Kathryn Huff officially became the head of the Department of Energy’s nuclear energy office this week following her strongly bipartisan confirmation last week by the Senate.
Huff, confirmed in a landslide May 5, was sworn in by Secretary of Energy Jennifer Granholm as DOE’s assistant secretary for nuclear energy, or NE-1, according to a Wednesday Tweet from the Office of Nuclear Energy.
IT’S OFFICIAL! 🙌 Dr. Kathryn Huff is the new Assistant Secretary for the Office of Nuclear Energy. 👏 👏 👏 pic.twitter.com/HEtNoVLKyb
— Office of Nuclear Energy (@GovNuclear) May 11, 2022
As NE-1, Huff’s is now in charge of a DOE office tasked with, among other responsibilities, finding a solution for the more than 80,000 tons of spent nuclear fuel stranded at civilian nuclear power reactors across the country. The agency is already hammering out details for how it will go about canvassing willing host sites for a federal interim storage facility — a task made more difficult by the lack of a permanent repository for nuclear waste.
A former nuclear science professor at the University of Illinois Urbana-Champaign, Huff joined the Biden administration in May 2021, spending nine months or so in the Office of Nuclear Energy’s number two spot, as well as acting NE-1. She then became a political appointee in Granholm’s office; a senior advisor to the secretary.

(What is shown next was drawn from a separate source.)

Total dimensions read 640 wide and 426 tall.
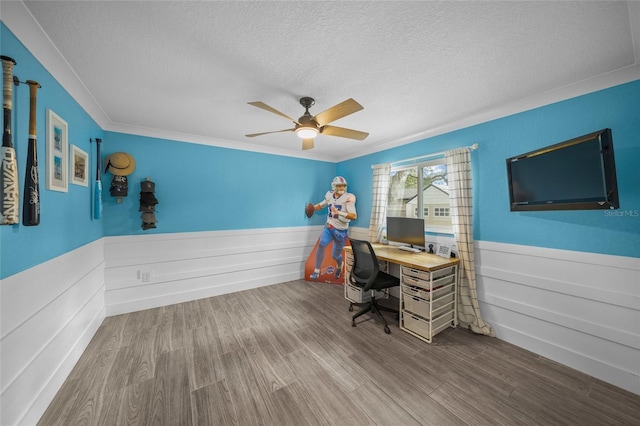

In February, an anonymous DOE employee alleged that Huff had engaged in prohibited hiring practices during the nuclear energy office’s search for a deputy assistant secretary for spent fuel and waste disposition. The Office of Personnel Management, the agency to which the complaint was sent, did not acknowledge whether it had received such allegations, or whether it was investigating them.